■ PROBLEM TO WORK ON
Swap each "collectors" in the lines below for "collected by", and return all the lines with nothing else changed.

■ LISTING
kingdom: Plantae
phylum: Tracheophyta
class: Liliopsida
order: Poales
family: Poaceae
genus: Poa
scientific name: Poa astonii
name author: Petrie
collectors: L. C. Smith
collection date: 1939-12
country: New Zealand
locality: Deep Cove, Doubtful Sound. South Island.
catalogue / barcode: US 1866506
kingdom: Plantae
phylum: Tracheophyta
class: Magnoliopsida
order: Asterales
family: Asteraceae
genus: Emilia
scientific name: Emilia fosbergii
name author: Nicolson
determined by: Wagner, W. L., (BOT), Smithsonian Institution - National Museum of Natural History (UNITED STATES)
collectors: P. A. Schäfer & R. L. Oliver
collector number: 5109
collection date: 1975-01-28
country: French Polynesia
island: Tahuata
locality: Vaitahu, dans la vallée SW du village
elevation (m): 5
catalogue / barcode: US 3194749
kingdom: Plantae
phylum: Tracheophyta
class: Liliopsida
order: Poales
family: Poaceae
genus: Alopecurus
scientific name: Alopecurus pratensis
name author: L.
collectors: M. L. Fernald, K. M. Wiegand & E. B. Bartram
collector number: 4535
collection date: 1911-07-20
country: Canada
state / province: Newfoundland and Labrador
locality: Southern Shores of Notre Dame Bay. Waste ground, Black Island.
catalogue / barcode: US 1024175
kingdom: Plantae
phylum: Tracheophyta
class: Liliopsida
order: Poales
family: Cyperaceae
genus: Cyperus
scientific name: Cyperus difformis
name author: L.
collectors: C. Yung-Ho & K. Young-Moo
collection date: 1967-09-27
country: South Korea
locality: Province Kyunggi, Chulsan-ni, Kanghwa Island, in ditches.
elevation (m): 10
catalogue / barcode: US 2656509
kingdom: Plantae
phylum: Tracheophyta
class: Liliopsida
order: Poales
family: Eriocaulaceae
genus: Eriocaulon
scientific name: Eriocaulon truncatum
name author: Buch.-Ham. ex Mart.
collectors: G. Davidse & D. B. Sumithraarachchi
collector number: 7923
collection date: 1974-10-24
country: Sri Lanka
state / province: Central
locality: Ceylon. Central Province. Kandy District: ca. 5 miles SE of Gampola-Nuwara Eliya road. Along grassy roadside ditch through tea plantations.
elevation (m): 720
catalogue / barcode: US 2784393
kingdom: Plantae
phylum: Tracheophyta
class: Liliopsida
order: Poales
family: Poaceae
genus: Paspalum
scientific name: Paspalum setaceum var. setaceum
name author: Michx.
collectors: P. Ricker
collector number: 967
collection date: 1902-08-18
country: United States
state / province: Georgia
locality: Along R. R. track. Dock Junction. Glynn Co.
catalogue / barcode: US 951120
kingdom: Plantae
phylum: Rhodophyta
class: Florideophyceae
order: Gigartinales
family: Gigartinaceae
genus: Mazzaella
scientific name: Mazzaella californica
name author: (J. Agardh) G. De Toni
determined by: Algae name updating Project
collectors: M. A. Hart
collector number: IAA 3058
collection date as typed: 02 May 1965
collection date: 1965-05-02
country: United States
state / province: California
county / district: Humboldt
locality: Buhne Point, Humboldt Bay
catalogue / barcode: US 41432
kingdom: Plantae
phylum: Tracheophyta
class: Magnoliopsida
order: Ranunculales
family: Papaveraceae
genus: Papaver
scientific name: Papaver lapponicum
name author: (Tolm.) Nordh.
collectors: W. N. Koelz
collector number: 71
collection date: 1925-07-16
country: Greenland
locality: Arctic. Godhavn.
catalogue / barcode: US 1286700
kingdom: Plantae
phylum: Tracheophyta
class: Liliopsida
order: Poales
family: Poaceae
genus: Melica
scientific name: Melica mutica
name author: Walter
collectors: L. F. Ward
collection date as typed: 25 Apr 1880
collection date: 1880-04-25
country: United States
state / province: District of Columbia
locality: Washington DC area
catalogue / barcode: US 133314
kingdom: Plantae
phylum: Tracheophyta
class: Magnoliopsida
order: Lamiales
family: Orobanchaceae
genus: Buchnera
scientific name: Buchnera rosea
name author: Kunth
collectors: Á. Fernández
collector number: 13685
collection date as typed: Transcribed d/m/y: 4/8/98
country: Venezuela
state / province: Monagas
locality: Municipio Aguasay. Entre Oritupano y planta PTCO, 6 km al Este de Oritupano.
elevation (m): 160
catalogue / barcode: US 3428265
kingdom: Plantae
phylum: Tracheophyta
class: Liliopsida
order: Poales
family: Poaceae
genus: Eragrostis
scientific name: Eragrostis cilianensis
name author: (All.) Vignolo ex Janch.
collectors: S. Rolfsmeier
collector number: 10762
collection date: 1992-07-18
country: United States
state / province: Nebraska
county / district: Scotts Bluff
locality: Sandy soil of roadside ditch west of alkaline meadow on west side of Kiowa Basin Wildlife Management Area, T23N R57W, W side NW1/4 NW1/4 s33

■ REPLY
kingdom: Plantae
phylum: Tracheophyta
class: Liliopsida
order: Poales
family: Poaceae
genus: Poa
scientific name: Poa astonii
name author: Petrie
collected by: L. C. Smith
collection date: 1939-12
country: New Zealand
locality: Deep Cove, Doubtful Sound. South Island.
catalogue / barcode: US 1866506
kingdom: Plantae
phylum: Tracheophyta
class: Magnoliopsida
order: Asterales
family: Asteraceae
genus: Emilia
scientific name: Emilia fosbergii
name author: Nicolson
determined by: Wagner, W. L., (BOT), Smithsonian Institution - National Museum of Natural History (UNITED STATES)
collected by: P. A. Schäfer & R. L. Oliver
collector number: 5109
collection date: 1975-01-28
country: French Polynesia
island: Tahuata
locality: Vaitahu, dans la vallée SW du village
elevation (m): 5
catalogue / barcode: US 3194749
kingdom: Plantae
phylum: Tracheophyta
class: Liliopsida
order: Poales
family: Poaceae
genus: Alopecurus
scientific name: Alopecurus pratensis
name author: L.
collected by: M. L. Fernald, K. M. Wiegand & E. B. Bartram
collector number: 4535
collection date: 1911-07-20
country: Canada
state / province: Newfoundland and Labrador
locality: Southern Shores of Notre Dame Bay. Waste ground, Black Island.
catalogue / barcode: US 1024175
kingdom: Plantae
phylum: Tracheophyta
class: Liliopsida
order: Poales
family: Cyperaceae
genus: Cyperus
scientific name: Cyperus difformis
name author: L.
collected by: C. Yung-Ho & K. Young-Moo
collection date: 1967-09-27
country: South Korea
locality: Province Kyunggi, Chulsan-ni, Kanghwa Island, in ditches.
elevation (m): 10
catalogue / barcode: US 2656509
kingdom: Plantae
phylum: Tracheophyta
class: Liliopsida
order: Poales
family: Eriocaulaceae
genus: Eriocaulon
scientific name: Eriocaulon truncatum
name author: Buch.-Ham. ex Mart.
collected by: G. Davidse & D. B. Sumithraarachchi
collector number: 7923
collection date: 1974-10-24
country: Sri Lanka
state / province: Central
locality: Ceylon. Central Province. Kandy District: ca. 5 miles SE of Gampola-Nuwara Eliya road. Along grassy roadside ditch through tea plantations.
elevation (m): 720
catalogue / barcode: US 2784393
kingdom: Plantae
phylum: Tracheophyta
class: Liliopsida
order: Poales
family: Poaceae
genus: Paspalum
scientific name: Paspalum setaceum var. setaceum
name author: Michx.
collected by: P. Ricker
collector number: 967
collection date: 1902-08-18
country: United States
state / province: Georgia
locality: Along R. R. track. Dock Junction. Glynn Co.
catalogue / barcode: US 951120
kingdom: Plantae
phylum: Rhodophyta
class: Florideophyceae
order: Gigartinales
family: Gigartinaceae
genus: Mazzaella
scientific name: Mazzaella californica
name author: (J. Agardh) G. De Toni
determined by: Algae name updating Project
collected by: M. A. Hart
collector number: IAA 3058
collection date as typed: 02 May 1965
collection date: 1965-05-02
country: United States
state / province: California
county / district: Humboldt
locality: Buhne Point, Humboldt Bay
catalogue / barcode: US 41432
kingdom: Plantae
phylum: Tracheophyta
class: Magnoliopsida
order: Ranunculales
family: Papaveraceae
genus: Papaver
scientific name: Papaver lapponicum
name author: (Tolm.) Nordh.
collected by: W. N. Koelz
collector number: 71
collection date: 1925-07-16
country: Greenland
locality: Arctic. Godhavn.
catalogue / barcode: US 1286700
kingdom: Plantae
phylum: Tracheophyta
class: Liliopsida
order: Poales
family: Poaceae
genus: Melica
scientific name: Melica mutica
name author: Walter
collected by: L. F. Ward
collection date as typed: 25 Apr 1880
collection date: 1880-04-25
country: United States
state / province: District of Columbia
locality: Washington DC area
catalogue / barcode: US 133314
kingdom: Plantae
phylum: Tracheophyta
class: Magnoliopsida
order: Lamiales
family: Orobanchaceae
genus: Buchnera
scientific name: Buchnera rosea
name author: Kunth
collected by: Á. Fernández
collector number: 13685
collection date as typed: Transcribed d/m/y: 4/8/98
country: Venezuela
state / province: Monagas
locality: Municipio Aguasay. Entre Oritupano y planta PTCO, 6 km al Este de Oritupano.
elevation (m): 160
catalogue / barcode: US 3428265
kingdom: Plantae
phylum: Tracheophyta
class: Liliopsida
order: Poales
family: Poaceae
genus: Eragrostis
scientific name: Eragrostis cilianensis
name author: (All.) Vignolo ex Janch.
collected by: S. Rolfsmeier
collector number: 10762
collection date: 1992-07-18
country: United States
state / province: Nebraska
county / district: Scotts Bluff
locality: Sandy soil of roadside ditch west of alkaline meadow on west side of Kiowa Basin Wildlife Management Area, T23N R57W, W side NW1/4 NW1/4 s33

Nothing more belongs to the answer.